Faculty Spotlight: Mark Canney

Mark Canney
Mark Canney
November 10, 2020

About Mark 

I have spent most of my life in Lincoln having moved here when I was three years old from Madison, South Dakota. I attended May Morley for grade school, East Jr. & Sr. Highschool and graduated from UNL with a bachelor’s degree double majoring in English and Psychology. After a few years in the insurance business, I attended Kansas State University to work on a master's degree in Landscape Architecture. I have spent 19 years working for the Lincoln Parks & Recreation Department as a planner and have had the pleasure of working on some of Lincoln's iconic public spaces including the Sunken Gardens, the Hamann Rose Garden, the Rotary Strolling Garden and numerous other parks and playgrounds. I left that job in 2019 to pursue other interests and have found myself very fortunate to work at UNL.

What is your position at the University of Nebraska-Lincoln?

I am an adjunct instructor at UNL in the Department of Agronomy and Horticulture. This will be my third year of teaching introduction to graphics and introduction to landscape design.

What drew you to the University of Nebraska-Lincoln?

Kim Todd has been a major mentor and influence in my professional life. I have admired her contributions to the city and especially the campus of UNL. She, along with Rich and Luann Finke, were pioneers in mixing perennials and grasses into the landscape. They have also been integral to using natives in the landscape for not just the aesthetics but the sustainability and habitat they provide for almost three decades, way before it became trendy. Kim, along with the late and great Bud Dasenbrock, really transformed the campus into the notable landscapes that they are today. The campuses continue to thrive because of the groundwork they laid and the ongoing work of campus landscape architect Emily Casper and landscape services Eileen Bergt, Jeff Culbertson and staff.  

What aspect of working in an education setting do you enjoy the most?

My favorite part of working in the educational setting is the interaction with the students. I come from a legacy of teachers, including my grandmother Cora Canney and my mother Lou Canney, both teachers. However, I had no interest or plans to ever follow in their footsteps. Both were remarkable women and continue to inspire me when it comes to the classroom. Meeting students from throughout the state and even country is always fascinating and helping them work on their skills and find direction is extremely satisfying, especially as someone that has always struggled a bit with the big question, "What do you want to do in life?”

What do you consider your greatest achievement?
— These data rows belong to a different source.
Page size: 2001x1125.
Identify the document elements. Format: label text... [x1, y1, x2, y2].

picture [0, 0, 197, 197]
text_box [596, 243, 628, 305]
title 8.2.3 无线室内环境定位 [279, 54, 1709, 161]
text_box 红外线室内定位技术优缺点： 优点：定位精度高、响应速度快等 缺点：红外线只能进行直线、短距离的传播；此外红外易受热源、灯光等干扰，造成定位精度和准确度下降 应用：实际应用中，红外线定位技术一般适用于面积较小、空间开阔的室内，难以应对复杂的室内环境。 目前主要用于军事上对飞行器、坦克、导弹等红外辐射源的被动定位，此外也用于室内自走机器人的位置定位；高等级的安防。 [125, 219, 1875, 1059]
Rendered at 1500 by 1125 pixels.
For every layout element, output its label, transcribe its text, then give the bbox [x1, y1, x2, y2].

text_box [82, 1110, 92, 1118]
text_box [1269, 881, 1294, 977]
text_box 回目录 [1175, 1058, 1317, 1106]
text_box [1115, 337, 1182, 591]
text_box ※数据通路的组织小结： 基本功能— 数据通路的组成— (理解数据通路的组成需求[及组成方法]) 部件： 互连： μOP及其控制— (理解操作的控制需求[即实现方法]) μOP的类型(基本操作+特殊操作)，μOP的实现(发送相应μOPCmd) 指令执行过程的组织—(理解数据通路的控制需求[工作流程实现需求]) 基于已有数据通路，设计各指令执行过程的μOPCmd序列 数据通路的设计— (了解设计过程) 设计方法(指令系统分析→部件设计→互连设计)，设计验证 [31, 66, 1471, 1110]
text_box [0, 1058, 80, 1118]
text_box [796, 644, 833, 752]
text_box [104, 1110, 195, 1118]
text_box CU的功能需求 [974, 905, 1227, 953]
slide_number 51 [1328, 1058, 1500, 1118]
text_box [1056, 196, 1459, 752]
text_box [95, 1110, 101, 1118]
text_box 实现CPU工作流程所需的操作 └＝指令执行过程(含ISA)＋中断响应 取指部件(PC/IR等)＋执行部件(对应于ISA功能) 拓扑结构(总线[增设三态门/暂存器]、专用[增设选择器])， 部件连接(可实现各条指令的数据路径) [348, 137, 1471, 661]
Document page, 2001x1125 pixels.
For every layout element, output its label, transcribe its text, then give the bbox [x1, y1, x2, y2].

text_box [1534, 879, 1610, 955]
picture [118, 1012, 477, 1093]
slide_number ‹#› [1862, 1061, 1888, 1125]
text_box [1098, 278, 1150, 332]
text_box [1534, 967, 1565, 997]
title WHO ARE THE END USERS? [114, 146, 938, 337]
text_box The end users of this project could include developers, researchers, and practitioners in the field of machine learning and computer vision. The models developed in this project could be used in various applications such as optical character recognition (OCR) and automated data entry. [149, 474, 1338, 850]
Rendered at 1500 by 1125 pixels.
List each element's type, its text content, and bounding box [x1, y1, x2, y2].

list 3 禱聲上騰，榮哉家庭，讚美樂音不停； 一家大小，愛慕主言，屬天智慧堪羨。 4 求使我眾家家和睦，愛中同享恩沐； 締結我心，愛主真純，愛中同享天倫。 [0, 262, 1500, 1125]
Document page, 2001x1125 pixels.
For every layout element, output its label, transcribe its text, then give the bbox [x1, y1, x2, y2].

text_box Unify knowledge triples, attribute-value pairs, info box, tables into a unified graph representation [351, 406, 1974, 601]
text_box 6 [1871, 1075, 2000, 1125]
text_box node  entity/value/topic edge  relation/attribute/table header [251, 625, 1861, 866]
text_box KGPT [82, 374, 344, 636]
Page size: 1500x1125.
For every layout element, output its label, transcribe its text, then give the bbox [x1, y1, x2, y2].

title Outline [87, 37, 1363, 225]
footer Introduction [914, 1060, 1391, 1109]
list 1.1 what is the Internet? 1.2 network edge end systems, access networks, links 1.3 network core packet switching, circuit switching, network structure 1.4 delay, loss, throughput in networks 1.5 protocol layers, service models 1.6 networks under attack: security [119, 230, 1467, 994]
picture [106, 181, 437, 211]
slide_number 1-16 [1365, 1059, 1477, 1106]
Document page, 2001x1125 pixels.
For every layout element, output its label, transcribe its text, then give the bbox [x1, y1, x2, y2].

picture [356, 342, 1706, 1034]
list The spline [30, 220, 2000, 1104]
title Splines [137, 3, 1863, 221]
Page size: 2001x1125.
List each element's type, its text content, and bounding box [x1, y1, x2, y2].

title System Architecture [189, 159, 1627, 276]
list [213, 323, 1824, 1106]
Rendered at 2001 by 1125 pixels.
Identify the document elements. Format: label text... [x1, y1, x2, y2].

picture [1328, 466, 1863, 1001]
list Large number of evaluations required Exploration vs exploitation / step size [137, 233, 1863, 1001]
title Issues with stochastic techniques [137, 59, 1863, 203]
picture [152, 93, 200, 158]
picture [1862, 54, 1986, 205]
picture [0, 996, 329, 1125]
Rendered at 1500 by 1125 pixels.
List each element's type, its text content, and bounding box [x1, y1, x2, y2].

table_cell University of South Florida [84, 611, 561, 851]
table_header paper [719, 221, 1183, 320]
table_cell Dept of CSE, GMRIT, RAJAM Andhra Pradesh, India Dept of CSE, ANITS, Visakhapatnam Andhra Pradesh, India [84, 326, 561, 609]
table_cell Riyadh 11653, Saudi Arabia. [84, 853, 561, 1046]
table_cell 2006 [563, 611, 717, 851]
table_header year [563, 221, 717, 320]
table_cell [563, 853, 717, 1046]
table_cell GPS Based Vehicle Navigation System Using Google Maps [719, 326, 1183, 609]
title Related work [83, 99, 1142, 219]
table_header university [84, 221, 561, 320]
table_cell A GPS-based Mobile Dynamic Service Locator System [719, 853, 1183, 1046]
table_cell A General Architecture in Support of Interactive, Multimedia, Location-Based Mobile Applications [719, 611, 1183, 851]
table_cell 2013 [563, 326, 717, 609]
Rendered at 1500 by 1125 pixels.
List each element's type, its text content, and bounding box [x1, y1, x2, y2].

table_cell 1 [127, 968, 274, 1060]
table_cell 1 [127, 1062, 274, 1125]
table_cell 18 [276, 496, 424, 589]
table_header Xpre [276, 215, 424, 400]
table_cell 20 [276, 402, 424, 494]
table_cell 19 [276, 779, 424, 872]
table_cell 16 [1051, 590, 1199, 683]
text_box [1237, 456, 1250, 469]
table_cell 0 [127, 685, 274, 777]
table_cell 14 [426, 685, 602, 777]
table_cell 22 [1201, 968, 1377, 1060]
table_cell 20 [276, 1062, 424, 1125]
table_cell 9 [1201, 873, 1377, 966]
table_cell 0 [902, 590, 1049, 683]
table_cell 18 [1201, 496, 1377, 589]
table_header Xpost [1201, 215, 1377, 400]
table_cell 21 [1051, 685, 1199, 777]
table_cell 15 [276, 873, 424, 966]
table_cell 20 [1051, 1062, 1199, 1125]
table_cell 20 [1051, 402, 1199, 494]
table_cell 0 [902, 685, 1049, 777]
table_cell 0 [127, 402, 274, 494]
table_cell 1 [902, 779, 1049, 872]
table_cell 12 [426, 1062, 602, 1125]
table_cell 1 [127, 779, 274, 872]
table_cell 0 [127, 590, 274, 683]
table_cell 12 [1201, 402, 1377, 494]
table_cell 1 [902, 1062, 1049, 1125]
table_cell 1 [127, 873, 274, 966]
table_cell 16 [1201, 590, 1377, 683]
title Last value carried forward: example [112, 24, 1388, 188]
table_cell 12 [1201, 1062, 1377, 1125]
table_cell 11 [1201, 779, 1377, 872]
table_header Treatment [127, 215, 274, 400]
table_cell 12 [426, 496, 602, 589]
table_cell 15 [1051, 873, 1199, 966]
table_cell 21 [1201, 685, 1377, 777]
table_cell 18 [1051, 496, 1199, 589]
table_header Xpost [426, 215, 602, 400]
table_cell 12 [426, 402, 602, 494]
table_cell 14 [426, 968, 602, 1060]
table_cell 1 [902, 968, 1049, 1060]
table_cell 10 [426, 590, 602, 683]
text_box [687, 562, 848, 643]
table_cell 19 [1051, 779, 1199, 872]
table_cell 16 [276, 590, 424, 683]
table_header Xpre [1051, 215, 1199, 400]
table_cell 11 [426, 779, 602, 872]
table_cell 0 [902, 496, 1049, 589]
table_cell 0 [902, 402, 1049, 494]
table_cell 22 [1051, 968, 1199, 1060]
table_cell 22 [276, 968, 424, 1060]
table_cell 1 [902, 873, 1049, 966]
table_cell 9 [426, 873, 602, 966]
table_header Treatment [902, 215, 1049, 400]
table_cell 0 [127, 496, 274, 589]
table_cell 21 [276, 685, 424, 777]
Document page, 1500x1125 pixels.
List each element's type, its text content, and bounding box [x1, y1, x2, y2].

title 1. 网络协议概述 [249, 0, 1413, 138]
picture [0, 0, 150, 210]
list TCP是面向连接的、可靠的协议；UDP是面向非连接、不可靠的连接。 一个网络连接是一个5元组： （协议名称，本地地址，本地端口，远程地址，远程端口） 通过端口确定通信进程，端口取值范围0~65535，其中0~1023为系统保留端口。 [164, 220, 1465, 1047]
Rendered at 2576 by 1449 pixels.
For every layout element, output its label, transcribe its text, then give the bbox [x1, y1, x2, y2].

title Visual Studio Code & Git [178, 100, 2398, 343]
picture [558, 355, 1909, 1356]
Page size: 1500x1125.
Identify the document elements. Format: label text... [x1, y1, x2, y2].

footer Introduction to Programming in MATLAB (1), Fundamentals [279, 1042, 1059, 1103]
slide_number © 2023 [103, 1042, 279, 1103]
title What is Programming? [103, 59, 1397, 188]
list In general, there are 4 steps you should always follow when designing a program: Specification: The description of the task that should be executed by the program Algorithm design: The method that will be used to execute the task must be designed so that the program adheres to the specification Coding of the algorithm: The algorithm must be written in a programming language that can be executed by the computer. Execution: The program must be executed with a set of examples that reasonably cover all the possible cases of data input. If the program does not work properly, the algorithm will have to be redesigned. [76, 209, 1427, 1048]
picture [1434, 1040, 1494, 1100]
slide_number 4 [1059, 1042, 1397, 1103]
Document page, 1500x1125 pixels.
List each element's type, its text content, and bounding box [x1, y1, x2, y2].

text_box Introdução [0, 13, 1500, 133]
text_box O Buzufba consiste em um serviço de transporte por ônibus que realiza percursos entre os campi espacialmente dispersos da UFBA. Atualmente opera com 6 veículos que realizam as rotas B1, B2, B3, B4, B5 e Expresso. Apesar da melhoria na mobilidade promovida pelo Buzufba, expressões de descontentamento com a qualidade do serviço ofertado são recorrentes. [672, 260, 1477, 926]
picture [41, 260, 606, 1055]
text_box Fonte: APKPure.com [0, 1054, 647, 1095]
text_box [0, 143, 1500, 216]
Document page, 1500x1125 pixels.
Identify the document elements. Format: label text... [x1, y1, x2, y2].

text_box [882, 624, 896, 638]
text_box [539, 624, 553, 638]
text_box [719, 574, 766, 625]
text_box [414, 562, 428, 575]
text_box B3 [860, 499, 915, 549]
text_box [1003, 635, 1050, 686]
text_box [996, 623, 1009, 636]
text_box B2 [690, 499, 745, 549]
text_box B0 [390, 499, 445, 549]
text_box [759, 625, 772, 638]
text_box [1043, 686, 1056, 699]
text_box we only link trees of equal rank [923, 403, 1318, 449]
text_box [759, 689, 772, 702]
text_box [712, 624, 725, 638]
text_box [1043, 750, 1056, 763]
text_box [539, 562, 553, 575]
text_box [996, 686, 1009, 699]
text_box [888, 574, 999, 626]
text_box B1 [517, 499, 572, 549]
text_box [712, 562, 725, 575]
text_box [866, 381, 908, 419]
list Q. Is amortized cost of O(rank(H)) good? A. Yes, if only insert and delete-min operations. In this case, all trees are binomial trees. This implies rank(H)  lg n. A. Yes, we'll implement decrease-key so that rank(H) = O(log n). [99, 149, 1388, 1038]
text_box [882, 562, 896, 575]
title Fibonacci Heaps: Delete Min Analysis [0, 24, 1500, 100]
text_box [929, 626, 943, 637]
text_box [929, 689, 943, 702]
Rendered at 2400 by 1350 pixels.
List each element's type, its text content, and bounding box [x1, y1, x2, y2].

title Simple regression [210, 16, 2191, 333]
My greatest achievement so far would be the work I have done while at the Lincoln Parks Department. One project in particular I was lucky enough to have designed was the Hamann Rose Garden. Working on every aspect from the concept through the installation was very satisfying. It was fun and meaningful to develop a public space and create the details - pavement, design of the tiles, fountain, the benches all the way through the planting design. A highlight was working on the "Joy" Fountain which my father, to the surprise of my mother, had dedicated to her. It was a very personal project and I am grateful to Lynn Johnson, JJ Yost, Public Gardens Staff, and the Parks Foundation for the opportunity to have been involved. 

What is something that most people don’t know about you?

Something that people don't know about me is that I play the guitar and piano. I was "forced” to learn the piano as a child as were my siblings, kicking and screaming the whole way. However, as an adult I have a new appreciation and love the creative outlet music allows, both in writing and composing it. There is so much great music out there and understanding the beauty of the melody and lyrics together is one of my favorite ways to relax. In some ways it is like creating a garden. Perhaps that is the overlap for me but without the pressure to satisfy anyone other than myself. 

What is your life like outside of work?

My life outside of work is busy. Pre-corona, I loved to travel. I have a sister in Oregon and a brother in Scotland. Those trips never get tiresome. Last time in Scotland my brother made arrangements to fly to Prague, which is still one of my favorite cities. I also go to California often because a good support system of friends resides there and there is always plenty to do.  Time and effort go into my mid-century modern house as the projects are never ending both interior and exterior, which includes almost a half-acre of landscape. I am also a big advocate of pet adoption and have three dachshunds that have been rescued (Cooper, Mojo, Carter) and an orange cat, known as Orange Kat, who is a neighborhood cat that actually adopted me. Photography remains a passion of mine and I spend many hours behind the lens of a camera.